◆ **Records from a dataset**:
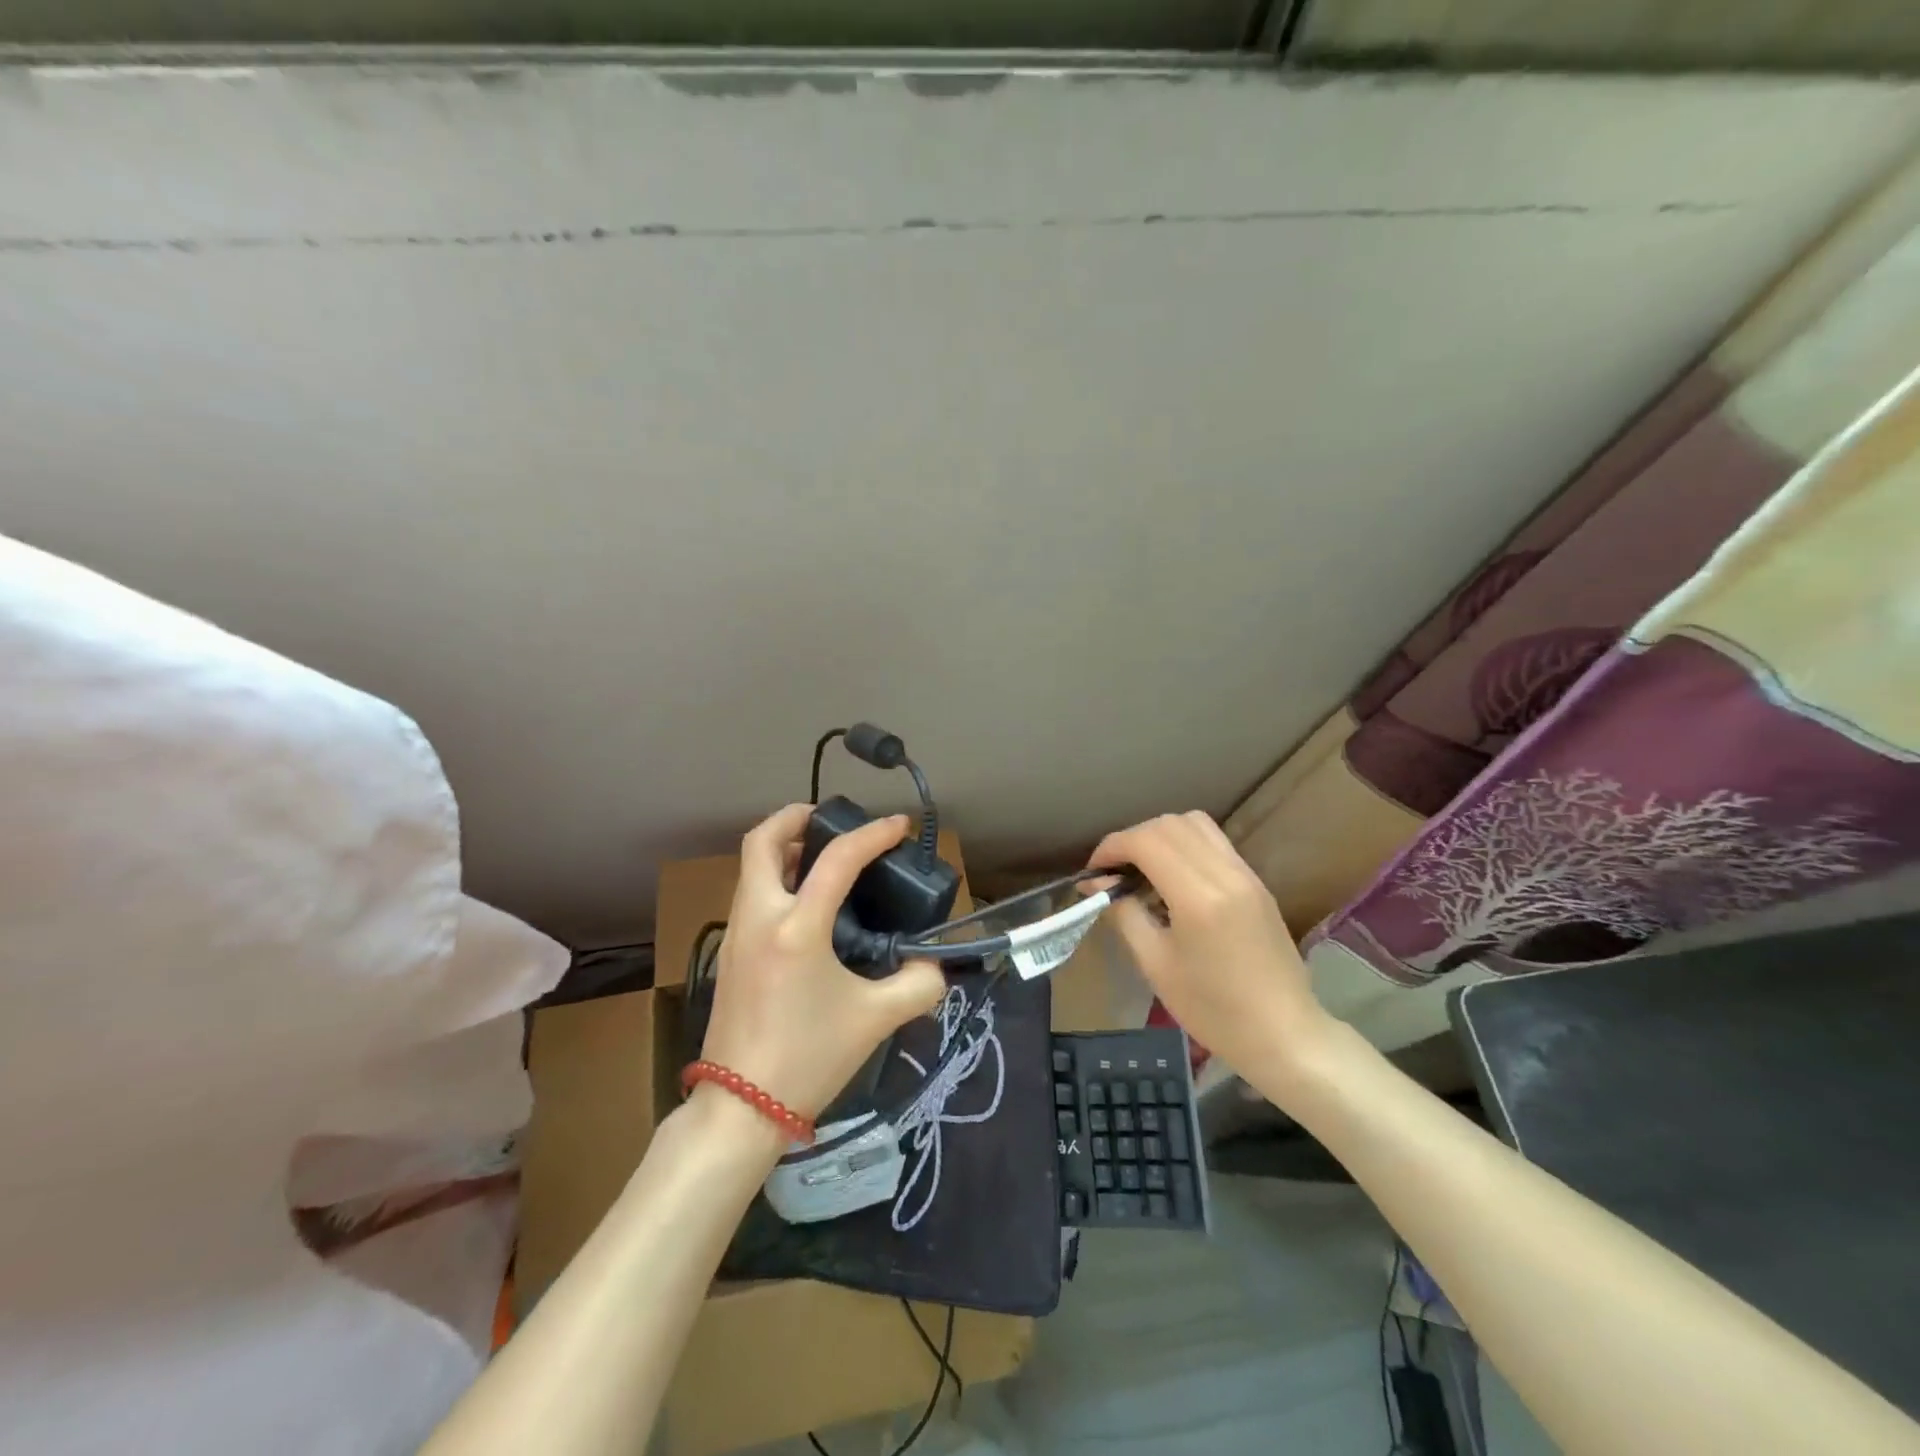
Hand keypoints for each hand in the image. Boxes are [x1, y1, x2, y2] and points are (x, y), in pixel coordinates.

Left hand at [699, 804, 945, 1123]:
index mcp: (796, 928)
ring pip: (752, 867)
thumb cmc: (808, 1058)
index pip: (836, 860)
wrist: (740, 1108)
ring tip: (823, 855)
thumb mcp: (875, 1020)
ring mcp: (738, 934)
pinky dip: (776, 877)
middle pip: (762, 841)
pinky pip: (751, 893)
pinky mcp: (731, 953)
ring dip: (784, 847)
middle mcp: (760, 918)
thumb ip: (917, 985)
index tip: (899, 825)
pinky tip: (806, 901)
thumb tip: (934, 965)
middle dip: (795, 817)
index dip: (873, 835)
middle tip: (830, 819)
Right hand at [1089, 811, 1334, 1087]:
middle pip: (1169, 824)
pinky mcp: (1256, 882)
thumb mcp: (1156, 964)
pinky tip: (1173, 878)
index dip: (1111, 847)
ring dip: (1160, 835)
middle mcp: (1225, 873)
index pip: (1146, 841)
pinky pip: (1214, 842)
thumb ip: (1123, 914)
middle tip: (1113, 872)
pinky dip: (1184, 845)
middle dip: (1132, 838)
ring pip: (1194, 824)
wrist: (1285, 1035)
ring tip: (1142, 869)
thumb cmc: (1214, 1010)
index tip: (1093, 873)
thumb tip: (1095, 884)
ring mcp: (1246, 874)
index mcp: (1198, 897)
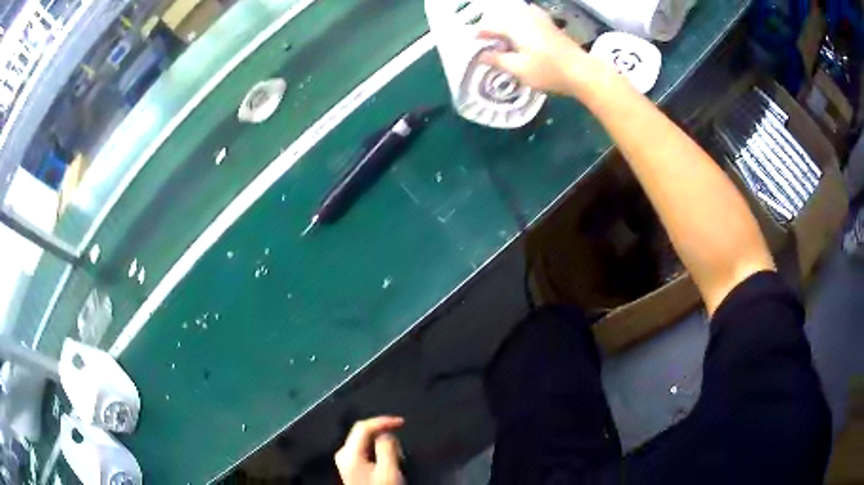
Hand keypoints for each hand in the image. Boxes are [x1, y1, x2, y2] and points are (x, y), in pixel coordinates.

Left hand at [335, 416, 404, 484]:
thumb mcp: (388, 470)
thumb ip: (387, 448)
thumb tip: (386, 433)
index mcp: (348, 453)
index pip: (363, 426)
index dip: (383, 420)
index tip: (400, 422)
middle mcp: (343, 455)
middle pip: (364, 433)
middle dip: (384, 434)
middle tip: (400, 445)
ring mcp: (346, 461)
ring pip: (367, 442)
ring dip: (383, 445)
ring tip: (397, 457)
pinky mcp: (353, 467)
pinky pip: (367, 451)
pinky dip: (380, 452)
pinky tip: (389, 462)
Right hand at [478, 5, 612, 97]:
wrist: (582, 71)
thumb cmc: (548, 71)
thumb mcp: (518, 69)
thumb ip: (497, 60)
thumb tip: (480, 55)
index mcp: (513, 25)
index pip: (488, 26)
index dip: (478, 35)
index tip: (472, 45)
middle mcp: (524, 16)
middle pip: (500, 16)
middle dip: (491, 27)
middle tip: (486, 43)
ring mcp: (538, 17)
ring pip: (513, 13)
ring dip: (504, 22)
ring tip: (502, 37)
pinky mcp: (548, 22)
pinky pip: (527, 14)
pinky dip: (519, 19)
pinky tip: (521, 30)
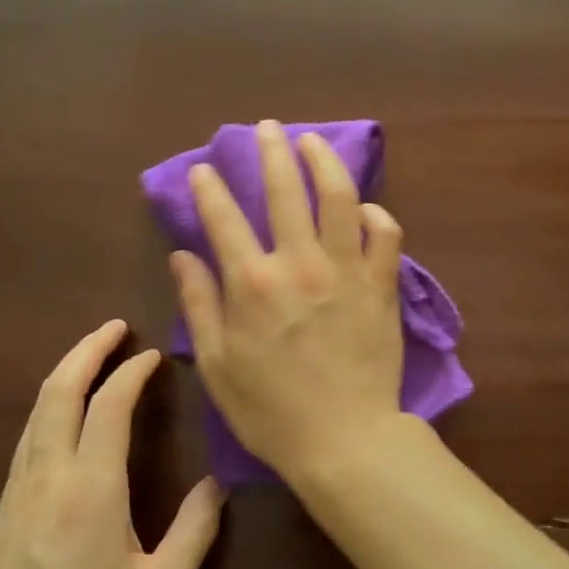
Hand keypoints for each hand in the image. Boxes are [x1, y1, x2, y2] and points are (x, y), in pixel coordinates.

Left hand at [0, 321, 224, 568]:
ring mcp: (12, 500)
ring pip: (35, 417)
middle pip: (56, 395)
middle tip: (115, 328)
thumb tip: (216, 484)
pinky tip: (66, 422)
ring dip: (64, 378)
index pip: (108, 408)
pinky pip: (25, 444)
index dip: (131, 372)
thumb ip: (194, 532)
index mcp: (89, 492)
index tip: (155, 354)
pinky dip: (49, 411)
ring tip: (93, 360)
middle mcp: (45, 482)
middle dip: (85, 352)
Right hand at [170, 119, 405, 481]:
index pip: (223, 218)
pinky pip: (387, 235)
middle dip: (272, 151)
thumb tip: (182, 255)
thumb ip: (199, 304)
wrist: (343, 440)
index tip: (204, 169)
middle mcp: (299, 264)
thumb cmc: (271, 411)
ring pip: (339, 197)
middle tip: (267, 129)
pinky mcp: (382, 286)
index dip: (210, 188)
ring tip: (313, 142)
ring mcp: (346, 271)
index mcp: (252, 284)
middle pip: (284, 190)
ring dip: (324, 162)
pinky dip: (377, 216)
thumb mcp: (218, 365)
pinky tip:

◆ **Work request**: Above are the records; restate exactly the lines from the one containing "middle dip: (795, 817)" through the one containing "pinky pip: (387, 235)", keeping pictures out.

◆ **Result of the exercise**:
middle dip: (795, 817)
index dip: (873, 835)
middle tip: (830, 819)
Right hand at [1089, 811, 1334, 1087]:
middle pip: (1169, 824)
pinky mcp: (1256, 882)
thumb mcp: (1156, 964)
pinky tip: (1173, 878)
index dip: (1111, 847)
ring dip: (1160, 835)
middle mcp: (1225, 873)
index pip: (1146, 841)
pinky pip: (1214, 842)
thumb ip: (1123, 914)
middle tip: (1113, 872)
pinky dip: (1184, 845)
middle dip: (1132, 838)
ring pip: (1194, 824)
wrist: (1285, 1035)
ring tip: (1142, 869)
thumb cmc: (1214, 1010)
index tip: (1093, 873)
thumb tip: (1095, 884)
ring mcp: (1246, 874)
index mcp: (1198, 897)
Hand keypoints for each hand in the image. Boxes are [x1, y1, x2, y2] and points are (x, y), in pixel coordinates.

Left hand at [335, 416, 404, 484]:
thumb mcp: (388, 470)
thumb ip: (387, 448)
thumb tip: (386, 433)
index mcp: (348, 453)
index pip: (363, 426)
index dip: (383, 420)
index tip: (400, 422)
middle mcp: (343, 455)
middle pip: (364, 433)
middle dip: (384, 434)
middle tip: (400, 445)
ring mcp: (346, 461)
ring pip: (367, 442)
ring dip: (383, 445)
ring tip: (397, 457)
pinky mcp: (353, 467)
pinky pip: (367, 451)
pinky dip: (380, 452)
pinky tip: (389, 462)
Right hand at [478, 5, 612, 97]:
wrist: (582, 71)
thumb cmc: (548, 71)
thumb mcp: (518, 69)
thumb ip: (497, 60)
thumb tip: (480, 55)
index mcp: (513, 25)
index pip: (488, 26)
index dip: (478, 35)
index tip: (472, 45)
middle mcp: (524, 16)
middle pip: (500, 16)
middle dip: (491, 27)
middle tip: (486, 43)
ring mcp: (538, 17)
ring pip: (513, 13)
ring dip: (504, 22)
ring tip: (502, 37)
pinky mcp: (548, 22)
pinky pip: (527, 14)
pinky dip: (519, 19)
pinky tip: (521, 30)
Hand keypoints for each hand in the image. Boxes are [x1, y1, x2, y2] and points are (x, y), in pixel coordinates.

Left hand at [0, 321, 224, 568]:
ring mcp: (12, 500)
ring pip: (35, 417)
middle pip: (56, 395)
middle tip: (115, 328)
thumb tip: (216, 484)
pinky tip: (66, 422)
ring dip: (64, 378)
index pip: (108, 408)
pinky pip: (25, 444)
index dip: (131, 372)
thumb ip: (194, 532)
index mcp: (89, 492)
index tip: (155, 354)
pinky dip: (49, 411)
ring tip: (93, 360)
middle mcp: (45, 482)
middle dip: (85, 352)
Right hand at [170, 119, 405, 481]:
index pip: (223, 218)
pinky pip: (387, 235)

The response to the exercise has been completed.